Powering up young digital art curators for Fak’ugesi Festival 2020

In its seventh year, the Fak’ugesi African Digital Innovation Festival will take place online in October 2020. This approach aims to serve a regional African audience through a programme designed to empower digital creatives to shape the future of digital platforms. With the usual mix of residencies, exhibitions, workshops, conferences, games and hackathons, The Festival will invite African digital creatives to tap into its network and power the African industry to not just survive but thrive.
The continent-wide Digital Art Curator Bootcamp is a new central development of the Fak’ugesi Festival 2020. Festival director Tegan Bristow says: “The focus will be on digital and interactive digital arts for online engagement. The bootcamp will be run with a select and stellar group of local, regional and international digital art and digital arts curators and we are extremely excited about launching this as part of our new online approach.” Hosted via Zoom over seven days in August, the online experiential bootcamp aimed to power up the curatorial focus of the young curators and assist them in developing proposals for online exhibitions. Assessed by a panel of judges, five curators’/collective’s proposals were selected to be commissioned for this year’s online festival. The exhibitions will open online on 20 October 2020. ANT Funding will support a regional curator’s commission.
MEET THE CURATORS
Elisabeth Efua Sutherland (Ghana) works from a mixed background in cultural event programming, arts education, theatre and performance as well as experimentation in new media, visual arts, and digital technology. She is increasingly interested in interactivity, video, sculpture and texture in making performance/performative objects. Efua is the founder of artist-led space Terra Alta, as well as the co-director and co-founder of the Accra Theatre Workshop.

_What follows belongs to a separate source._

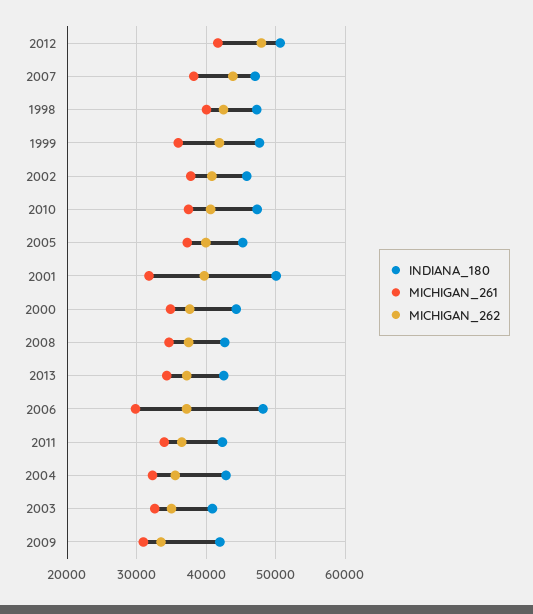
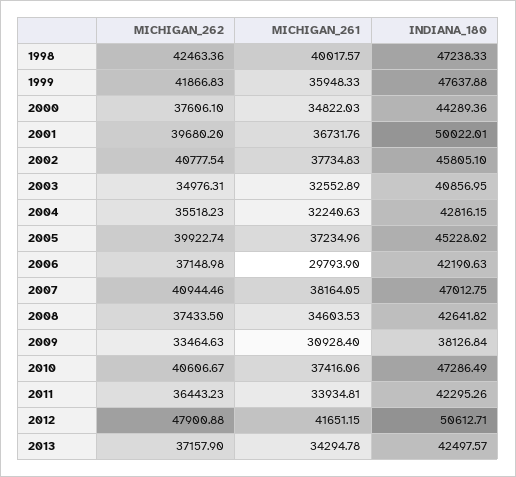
MICHIGAN_262, 2007: 44000 -> 40944.46
MICHIGAN_261, 2001: 32000 -> 36731.76
INDIANA_180, 2006: 48000 -> 42190.63
INDIANA_180, 2009: 42000 -> 38126.84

Xopher Wallace (South Africa) is a visual artist who expresses his creativity through photography and augmented reality. With mixed reality as a key interest, he strives to link the real world and his imagination.
Faye Kabali-Kagwa (South Africa, Uganda) describes herself as an arts coordinator and culture writer with a growing interest in curation. She is an interdisciplinary practitioner with a strong focus on identity, migration, accessibility, and public engagement. In 2020 she began exploring WhatsApp as a medium for storytelling and debuted her first WhatsApp production The Shopping Dead at the virtual National Arts Festival 2020. In 2019 Faye was recognised as a Young Cultural Innovator by the Salzburg Global Seminar.
Pre-Empt Group (South Africa) is a multidisciplinary collective comprised of artists Phumulani Ntuli, Mbali Dhlamini and Themba Khumalo. Phumulani holds a MFA – Arts Public Sphere from (ECAV) Ecole Cantonale D’Art du Valais in Sierre-Switzerland and his work spans artistic research, sculpture, video installations and performative practices. With an MA from Wits University, Mbali’s multidisciplinary practice incorporates visual, tactile and discursive investigations into current indigenous cultural practices. Themba graduated as a printmaker from Artist Proof Studios and is interested in exploring different mediums in his work such as printmaking, charcoal drawings and painting.
Nkhensani Mkhari (South Africa) is a multidisciplinary artist and curator at BKhz gallery. Their broad praxis spans visual arts, performance, installation, publishing, sound design and new media. With a keen interest in the intersections between art and technology, they describe their artwork as multi-modal material-semiotic metaphors.